#### PASSAGE TO READ ####

After we had escaped, we then learned that the island was called Malta. And the natives showed us unusual kindness, for they kindled a fire and welcomed us all, because it had begun to rain and was cold. (St Paul’s shipwreck in Malta

– Acts 28:1-2 RSV-CE)

Malta (called Melite (honey-sweet) by the Greeks) is an ancient country. The welcoming mentality and kindness which St Paul described is still there although the summer weather is not so hospitable..

Some of Malta’s ancient architecture also still exists of some of the oldest free standing structures in the world – namely the historic temples scattered around the island (and in Gozo) but it has also played a major part in world events. St Paul and Napoleon have both been ashore. The island has passed through Roman (Byzantium), Arab, Spanish and more recently British hands. The Knights of St John quickly fortified the island and it even valiantly survived a siege from Sultan Suleiman the Magnificent.

Maltese and English are the official languages and Italian (itself once an official language) is widely understood. The country is also strongly Roman Catholic as reflected in some policies that with the Philippines it was until October 2011, one of the few countries not to allow divorce until a narrow referendum in favour of permitting it was acted upon. However the Roman Catholicism is given privileges and is defined as the state religion in the constitution itself. Its conservatism perhaps be demonstrated in in a Maltese proverb

Id-dbielet twal ikarkru t-trab,imma d-dbielet qosra jkarkru l-erwieh
Long skirts carry dust, but short skirts carry away souls. – A Maltese proverb

As my plane descended I could view a panorama of the island with many low lying cream buildings, sometime crumbling walls and dotted parts of greenery. The climate in summer is harsh at least when I visited. The soaring heat was apparent as I waited for my bus to Sliema, I took the X2 to the Strand and to my hotel.
The old beautiful iconic Maltese buses of old have been replaced with new air-conditioned, apparently more comfortable Arriva buses. However how any country could choose a British transport company still puzzles me. The buses while reasonably priced (they are cheaper for natives) were unreliable, the bus displays especially at Valletta really meant nothing at all. the buses seemed to arrive whenever.

After finally managing to check in, I met my kind friend Ieva, who I met from this site and indebted to regarding my trip who met me on all but one day of my stay.

There is not much in terms of sightseeing in Sliema, St Julian’s or Paceville but it is where a lot of tourists stay. Paceville being the nightlife centre. At Sliema there is a beach and it was a nice place to relax in the evenings when the temperature was much more hospitable.


I also met my Maltese friend from Interpals, Lise and we visited the Upper Barrakka Gardens. Valletta is the capital of Malta and affords a beautiful view over the harbour and is also a main transport hub. The streets there are beautiful and from several there are views of the coast and the harbour itself. There is plenty of history in its old churches and buildings such as the one where Napoleon administered his command during his brief stay in Malta.

####

**EXERCISE**
Copy out the part of the Malta travel account starting at "After finally managing" and ending at "of my stay.". The items have no connection to the Malta travel account.

#### DATASET EXCERPTS ####

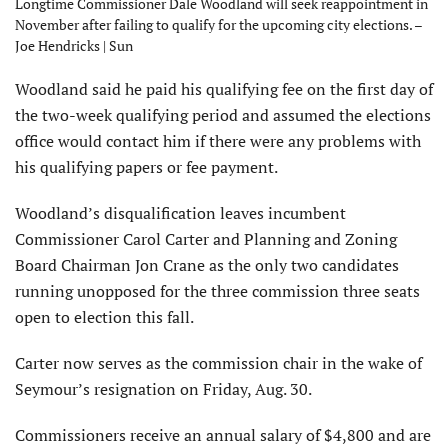
Longtime Commissioner Dale Woodland will seek reappointment in
November after failing to qualify for the upcoming city elections. –
Joe Hendricks | Sun
Woodland said he paid his qualifying fee on the first day of
the two-week qualifying period and assumed the elections
office would contact him if there were any problems with
his qualifying papers or fee payment.
Woodland’s disqualification leaves incumbent
Commissioner Carol Carter and Planning and Zoning
Board Chairman Jon Crane as the only two candidates
running unopposed for the three commission three seats
open to election this fall.
Carter now serves as the commission chair in the wake of
Seymour’s resignation on Friday, Aug. 30.
Commissioners receive an annual salary of $4,800 and are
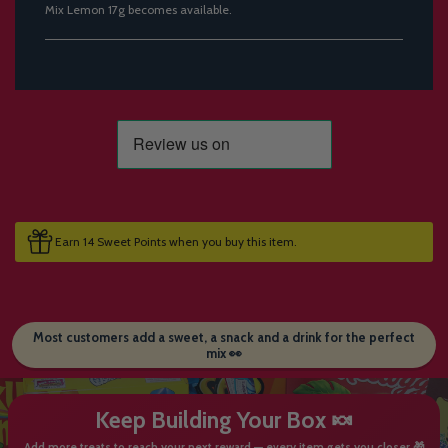
Mix Lemon 17g becomes available.
Earn 14 Sweet Points when you buy this item.
Most customers add a sweet, a snack and a drink for the perfect
mix 👀
Keep Building Your Box 🍬
Add more treats to reach your next reward — every item gets you closer 🎁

####

**OUTPUT BELOW**
After finally managing to check in, I met my kind friend Ieva, who I met from this site and indebted to regarding my trip who met me on all but one day of my stay.